DARKE COUNTY — Bald eagle populations are on the rebound in Ohio and across the country, according to Robb Clifford, a naturalist at Darke County Parks.
“This has been a pretty good year for bald eagles in the county as a whole,” Clifford said. “We’ve been keeping a running tally, and we believe we’re up to about 20 sightings so far.”
Clifford stressed that this may not mean there are actually 20 or more separate birds nesting in Darke County.
“That may just be the same bird that’s making the rounds and being seen a lot,” Clifford said. “But the bald eagle population has been going up steadily, in general, over the course of the last five or ten years.”

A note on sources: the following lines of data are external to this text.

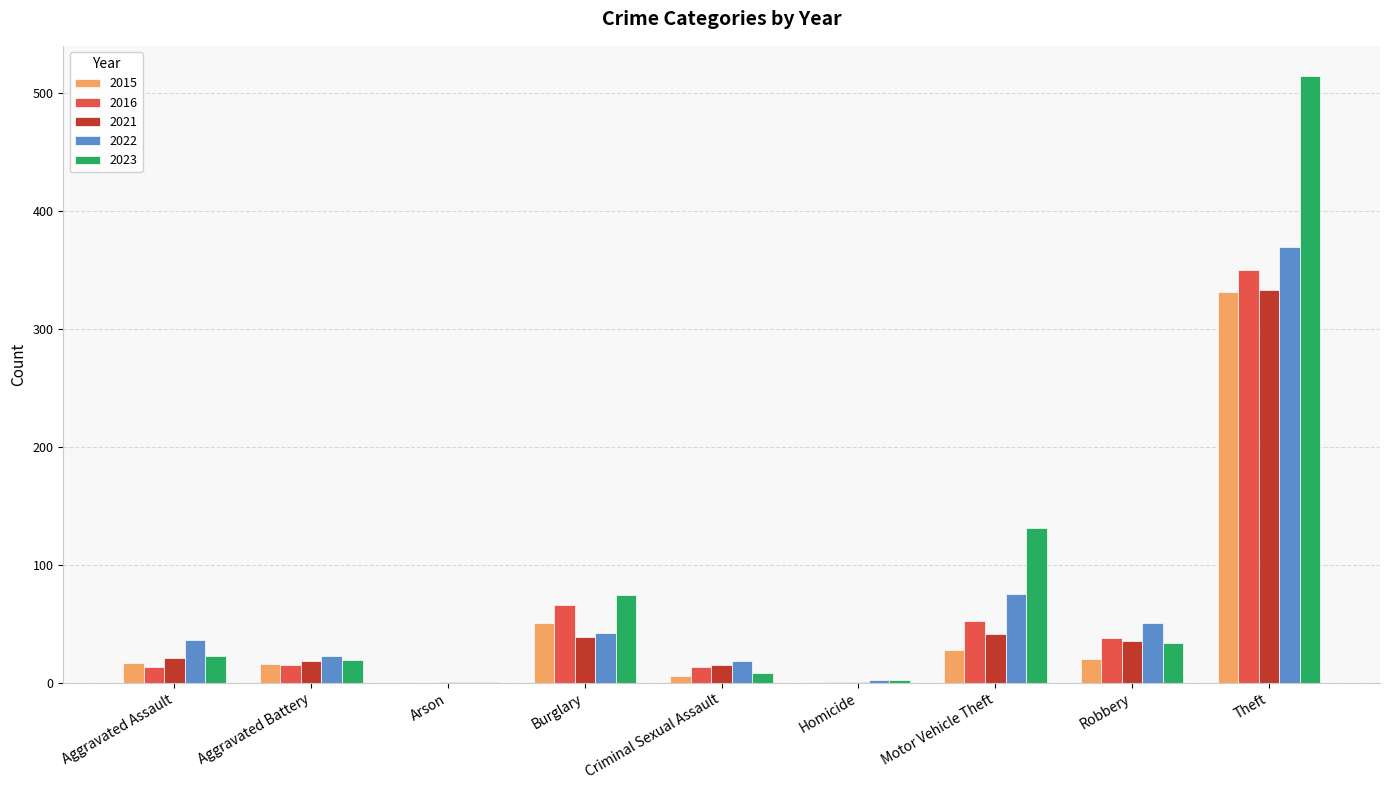

What is the difference between the 2016 values at Theft and Motor Vehicle Theft?

298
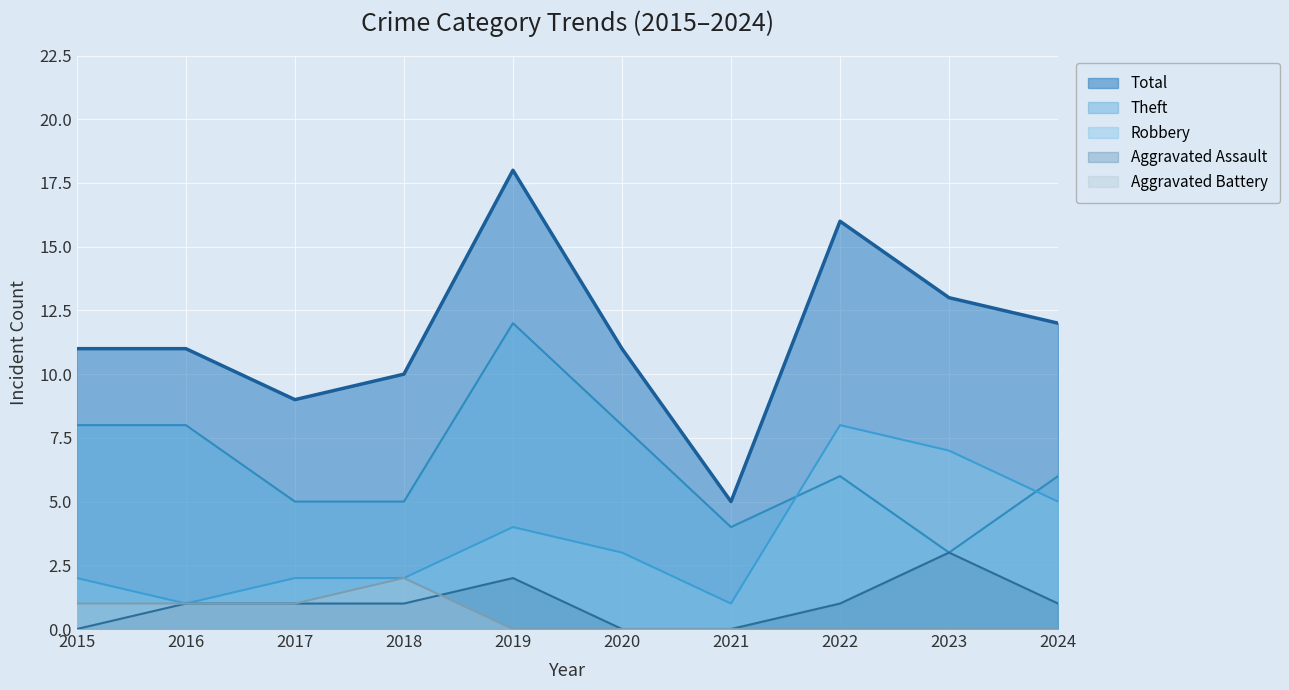

What is the greatest value displayed?

18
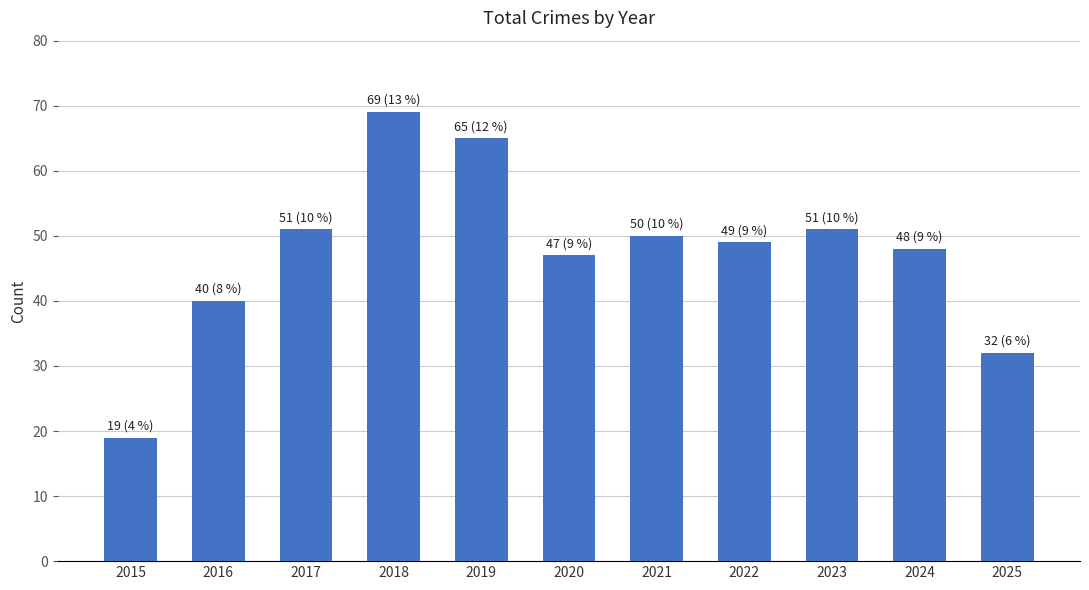

Are the bars horizontal?

No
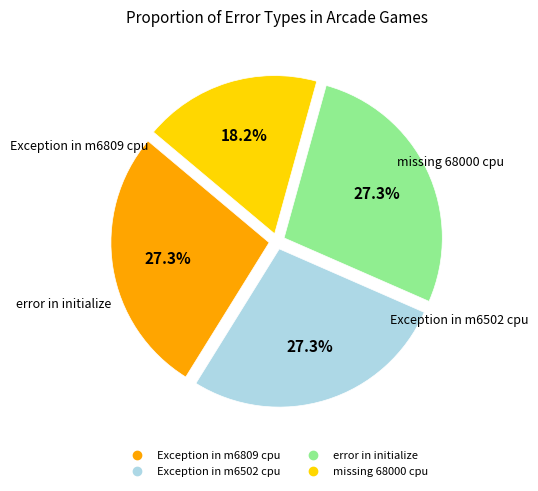

Is it true that Exception in m6809 cpu is 27% of the pie?

True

Numbers of bald eagles began to decline in the 1970s, when it was learned that DDT and other chemical pesticides were causing the eggshells of predatory birds like the eagle to soften, which in turn led to the eggs cracking and being destroyed when mature birds would sit on them in order to warm them. Since then, Clifford said, environmental protections have been put into place that have helped to improve the bald eagle’s plight immensely: while only four breeding pairs of eagles were known to exist in Ohio in the late 70s, over 350 birds were catalogued 25 years later, in 2004.
Pair bonding activity for eagles begins in the fall. Courtship behavior and nest building can occur anytime between October and early December. The female lays one to three eggs during the period of mid-February to late March; both the female and her mate then spend time in the nest, incubating and sharing feeding responsibilities. Eggs usually incubate for about 35 days, hatching sometime in April. The young are initially helpless and dependent on their parents, and usually won’t leave the nest until after 10 to 13 weeks. A female generally produces one brood each year.
Bald eagles are found in small concentrations throughout the United States, usually near large bodies of water, as they primarily hunt fish. In Ohio, eagles are often found in the marsh region of western Lake Erie. An ideal site is one where water with ample food is located within two miles of the nest.
Eagles prefer a secluded nest, according to Clifford, which is why anyone who discovers a nest should refrain from returning to the area.
“They like to have a quiet nest site, so if a nest is found, that’s an area you should avoid visiting,” Clifford said.
Clifford also advised drivers to be cautious when encountering eagles and other large birds feeding on the road, as they often require much more room to take off than smaller birds. The adult bald eagle can have a wingspan of up to six feet.
“Even for those of us who tend to see them more regularly, their size can sometimes be intimidating,” Clifford said. “They’re so much bigger than the birds we usually see.”